17 Desember 1993, setelah gagal merebut gelar juara dunia, Nico Thomas berupaya bangkit kembali. Ia menantang Juara Nasional Kelas Minimum Pian Rumbiak. Dalam pertandingan yang dijadwalkan berlangsung selama 12 ronde tersebut dimenangkan oleh Nico Thomas dengan KO di ronde keempat.
Sepanjang tahun 1994, Ia sukses mempertahankan Gelar Juara Kelas Minimum Indonesia sebanyak empat kali. Setahun kemudian di usia 29 tahun ia kembali mendapat kesempatan merebut gelar juara di level internasional.
Ia dihadapkan dengan petinju Thailand Surachai Saengmorakot untuk memperebutkan Gelar Juara Kelas Minimum Oriental and Pacific Boxing Federation (OPBF) yang lowong. Ia berhasil merebut gelar tersebut dengan kemenangan angka. Dalam rentang waktu dua tahun (1995-1997), Ia sukses mempertahankan Gelar Juara Kelas Minimum OPBF sebanyak dua kali.
Pertarungan ketiga Nico Thomas dalam upayanya mempertahankan gelar, diadakan di Tokyo, Jepang, 22 Februari 1998. Pertarungan dijadwalkan berlangsung selama 12 ronde memperebutkan Gelar Kelas Minimum OPBF melawan Wolf Tokimitsu dari Jepang. Pertandingan berakhir sampai bunyi bel ronde terakhir berbunyi, hasilnya Nico Thomas dinyatakan kalah angka sehingga ia kehilangan gelarnya.
Setelah kekalahan tersebut, dalam rentang waktu satu tahun (1998-1999), Ia sukses menjalani delapan pertandingan dengan kemenangan beruntun. Prestasi tersebut menghantarkan Nico Thomas di usia 33 tahun mencoba menantang juara di level internasional lagi.
Ia menantang Juara WBC International Minimum, Juanito Rubillar dari Filipina. Kembali ia mengalami kekalahan dalam upayanya merebut gelar juara di level internasional.
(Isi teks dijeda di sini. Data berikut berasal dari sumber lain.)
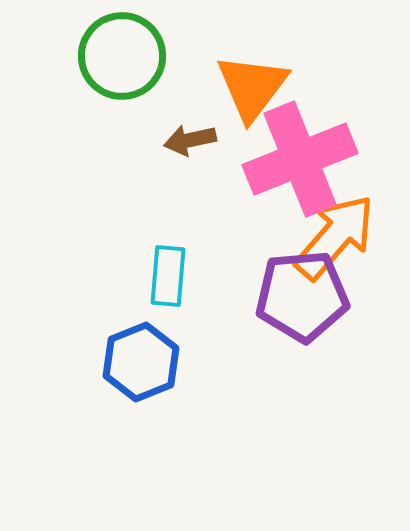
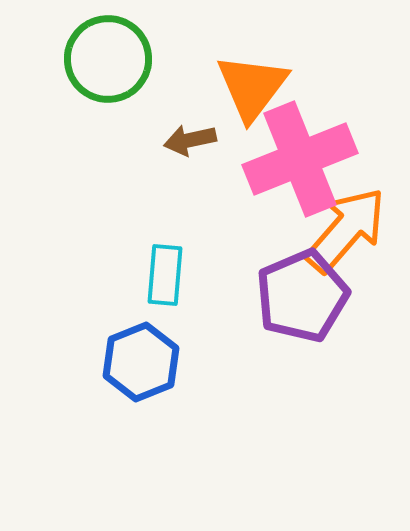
green circle: moved 14 px left, 3 px down
orange arrow: moved 11 px right, 7 px up
cyan rectangle: moved 3 px left, 1 px up
purple pentagon: rotated 18 degrees counterclockwise
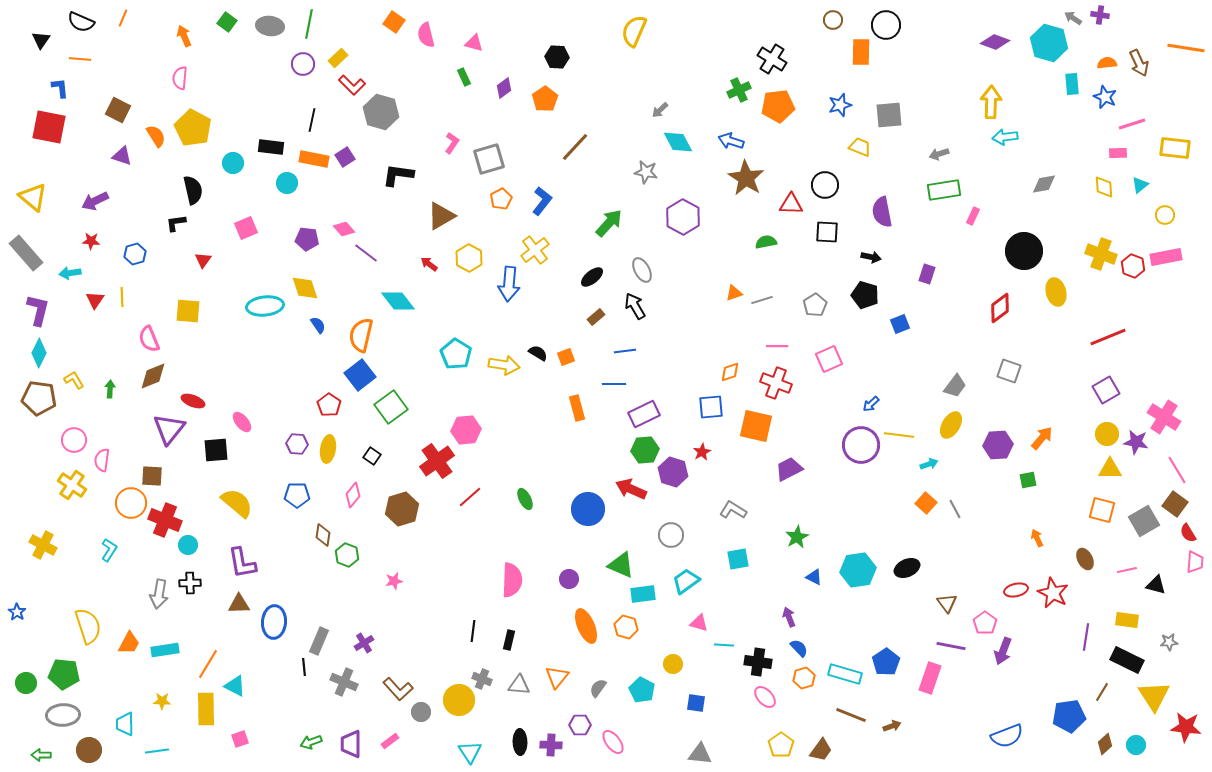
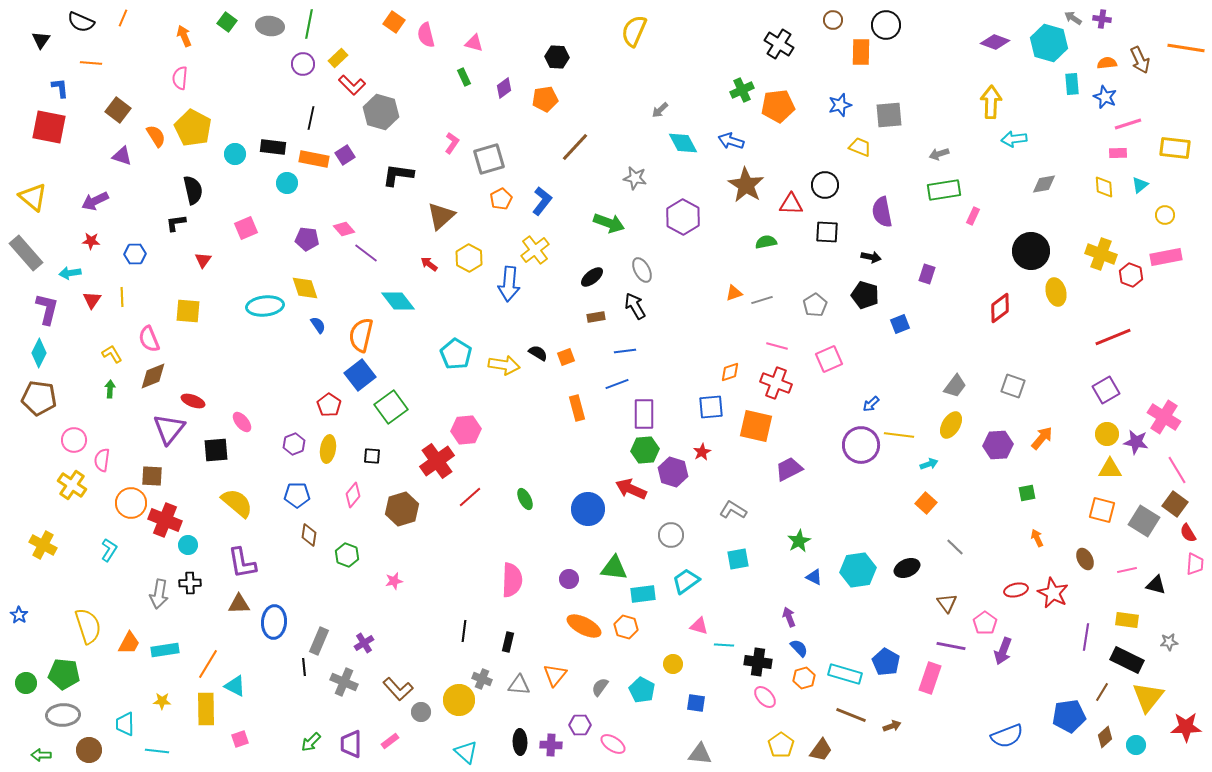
purple cross at (1100, 15): moved 2 px right, 4 px down
orange line at (80, 59): moved 11 px right, 4 px down
black cross at (772, 59): moved 7 px right, 15 px up
brown arrow at (1139, 63): moved 1 px right, 3 px up
green cross at (739, 90): moved 3 px right
orange pentagon at (545, 99): rotated 25 degrees clockwise
brown square at (118, 110): rotated 10 degrees clockwise
black line at (312, 120): moved 1 px left, 2 px up
pink line at (1132, 124): moved 4 px left
cyan arrow at (1005, 137): moved 9 px right, 2 px down
cyan diamond at (678, 142): moved 5 px right, 1 px down
black rectangle at (271, 147): moved 2 px right
purple square at (345, 157): moved 2 px up
cyan circle at (233, 163): moved 2 px right, 9 px up
gray star at (646, 172): moved 11 px left, 6 px down
brown star at (746, 178): moved 7 px down
brown triangle at (441, 216): rotated 12 degrees counterclockwise
green arrow at (609, 223): rotated 68 degrees clockwise
black circle at (1024, 251): moved 7 px right
blue hexagon at (135, 254): rotated 15 degrees clockwise
red hexagon at (1133, 266): moved 2 px left, 9 px down
red triangle at (95, 300): moved 3 px left
purple L-shape at (38, 310): moved 9 px right, 1 px up
brown rectangle at (596, 317): rotated 30 degrees clockwise
red line at (1108, 337): moved 5 px right
pink line at (777, 346): rotated 15 degrees clockwise
gray square at (1009, 371): moved 4 px right, 15 px down
yellow L-shape at (74, 380): moved 38 px right, 26 px up
blue line at (614, 384): moved 3 px right; rotated 20 degrees counterclockwise
purple rectangle at (644, 414): rotated 64 degrees counterclockwise
purple hexagon at (297, 444): moved 3 px left; rotated 25 degrees counterclockwise
black square at (372, 456): rotated 30 degrees counterclockwise
green square at (1028, 480): moved 1 px left, 13 px down
gray line at (955, 509): moved 38 px down; rotated 18 degrees counterclockwise
gray square at (1144, 521): rotated 28 degrees counterclockwise
brown diamond at (323, 535): moved 14 px left
green star at (797, 537): moved 2 px right, 4 px down
pink trapezoid at (1195, 562): moved 2 px down
green triangle at (621, 565): moved 7 px left, 3 px down; rotated 16 degrees counterclockwise
blue star at (17, 612): moved 2 px right, 3 px down
pink triangle at (699, 623): moved 3 px down
orange ellipse at (586, 626): moved 2 px left; rotated 40 degrees counterclockwise
black line at (473, 631): moved 9 px left
black rectangle at (509, 640): moved 1 px left, 2 px down
blue pentagon at (886, 662): rotated 8 degrees counterclockwise
orange triangle at (557, 677): moved 2 px left, 2 px up
gray semicircle at (598, 688): moved 2 px right, 1 px up
yellow triangle at (1154, 696): moved 6 px left, 1 px down; rotated 12 degrees clockwise
red star at (1186, 727): rotated 8 degrees counterclockwise
green arrow at (311, 742): rotated 25 degrees counterclockwise
pink ellipse at (613, 742): moved 2 px down; rotated 20 degrees counterclockwise
brown diamond at (1105, 744): moved 7 px up
cyan line at (157, 751): rotated 15 degrees clockwise
cyan triangle at (470, 752): moved 4 px left; rotated 15 degrees counterclockwise
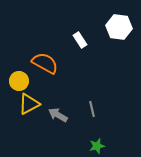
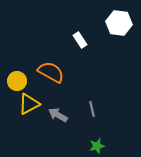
white hexagon: moved 4 px up
orange semicircle: moved 6 px right, 9 px down
yellow circle: moved 2 px left
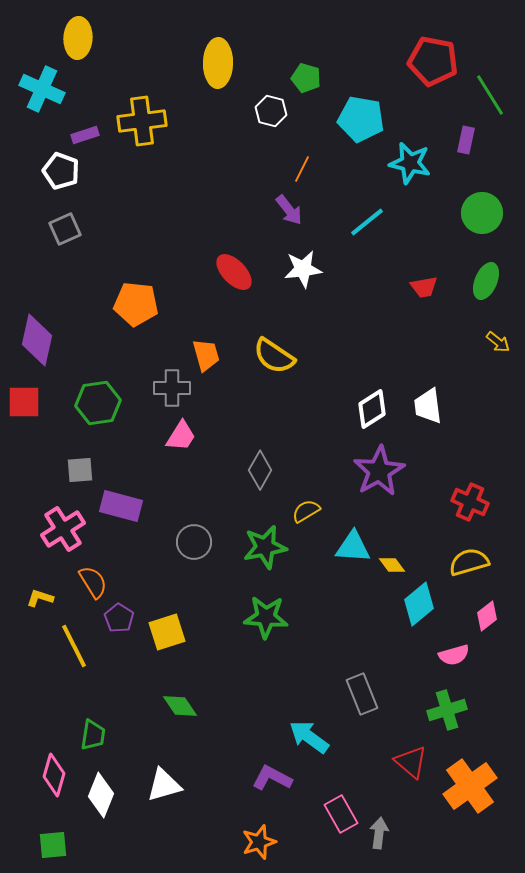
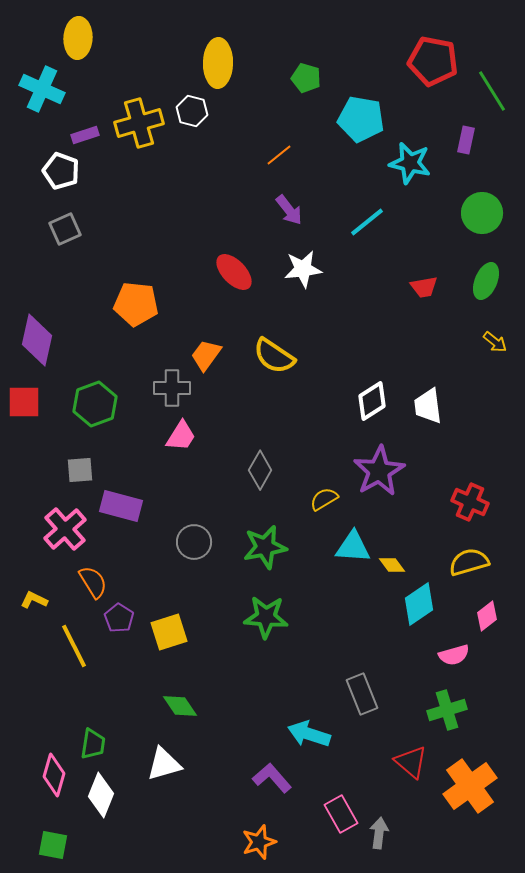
green line at (490, 95): moved 2 px right, 4 px up
white hexagon at (271, 111): moved 79 px left
yellow cross at (142, 121): moved 3 px left, 2 px down; rotated 9 degrees counterclockwise
orange line at (302, 169): moved 23 px left, 14 px up; rotated 24 degrees clockwise
yellow arrow at (498, 342): moved 3 px left
orange trapezoid at (206, 355): rotated 128 degrees counterclockwise
green hexagon at (98, 403): moved 3 px left, 1 px down; rotated 12 degrees counterclockwise
white diamond at (372, 409): moved 8 px up
yellow semicircle at (306, 511): moved 18 px right, 12 px up
pink cross at (63, 529): moved 2 px right; rotated 9 degrees counterclockwise
yellow L-shape at (40, 598): moved 6 px left, 2 px down; rotated 8 degrees clockwise
cyan diamond at (419, 604): rotated 6 degrees clockwise
yellow square at (167, 632): moved 2 px right
green trapezoid at (93, 735): moved 9 px down
cyan arrow at (309, 737): moved 3 px up; rotated 18 degrees counterclockwise
purple L-shape at (272, 778): rotated 21 degrees clockwise
white triangle at (164, 785): moved 21 px up
green square at (53, 845): rotated 16 degrees clockwise
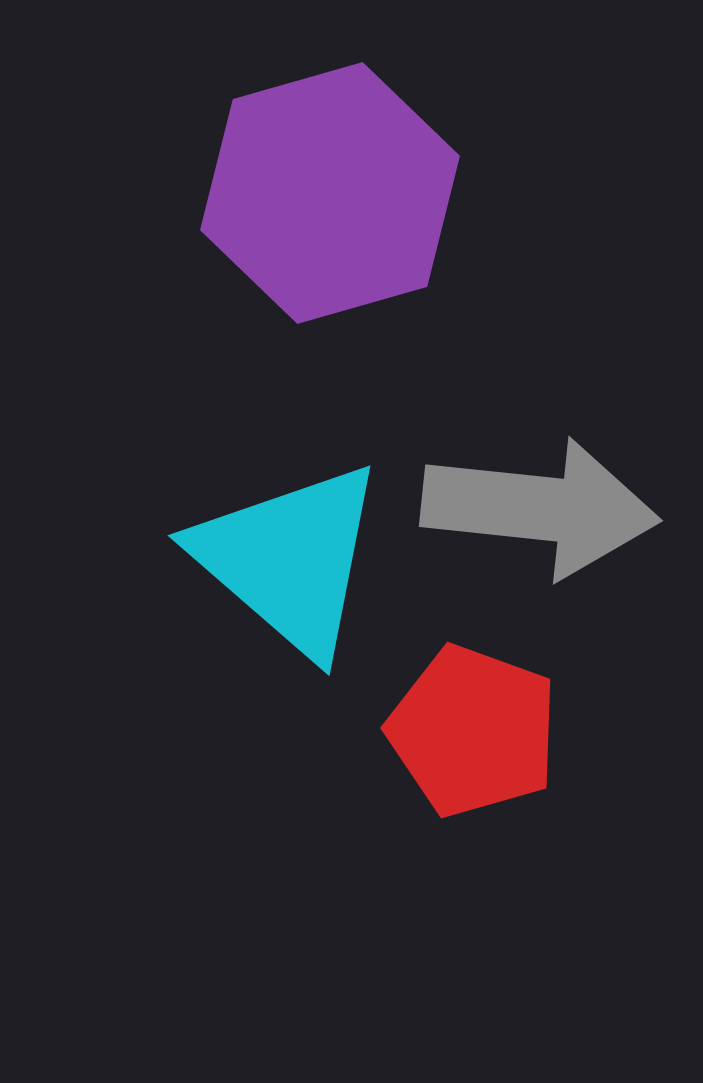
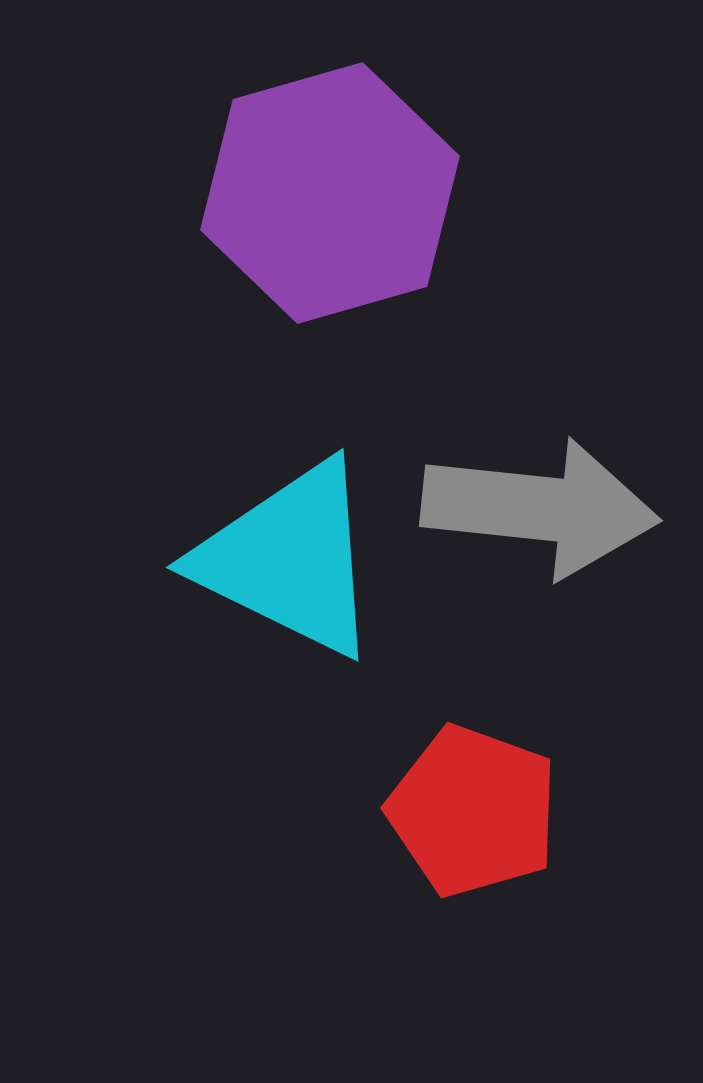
cyan triangle: rotated 15 degrees counterclockwise
red pentagon: moved 80 px down
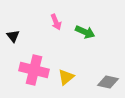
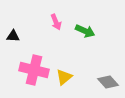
green arrow: moved 1 px up
black triangle: rotated 48 degrees counterclockwise
yellow triangle: moved 2 px left
gray diamond: rotated 35 degrees clockwise
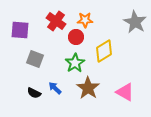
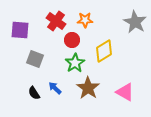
red circle: moved 4 px left, 3 px down
black semicircle: rotated 32 degrees clockwise
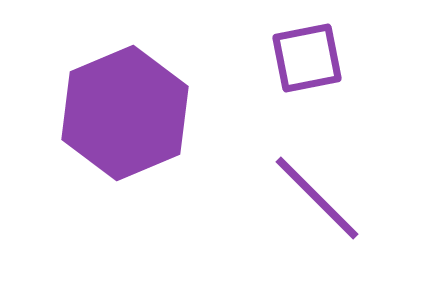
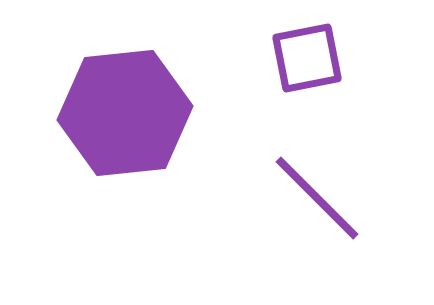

Ia mengalami kekalahan TKO di ronde keenam dalam pertarungan yang direncanakan 12 ronde di Agana, Guam.
Setahun kemudian, 4 Juli 2000, Nico Thomas di usia 34 tahun mencoba menantang Juara Nasional Kelas Terbang Ringan, Muhammad Rachman. Kembali ia mengalami kekalahan dalam upayanya merebut gelar juara. Ia mengalami kekalahan TKO di ronde pertama dalam pertarungan yang direncanakan 12 ronde di Surabaya. Kekalahan tersebut membuat karier Nico Thomas meredup.
Dua tahun kemudian tepatnya tanggal 1 Agustus tahun 2002, Nico Thomas di usia yang sudah tidak muda lagi 36 tahun, kembali naik ring. Ia masih berupaya menambah koleksi gelarnya di level internasional.
Nico Thomas menantang Juara Pan Asian Boxing Association, Somporn Seeta dari Thailand di Samut Prakan, Thailand. Pertarungan yang dijadwalkan berlangsung selama 12 ronde tersebut dimenangkan oleh Somporn Seeta dengan KO di ronde pertama. Empat tahun kemudian, di usia 40 tahun, Nico Thomas mengundurkan diri.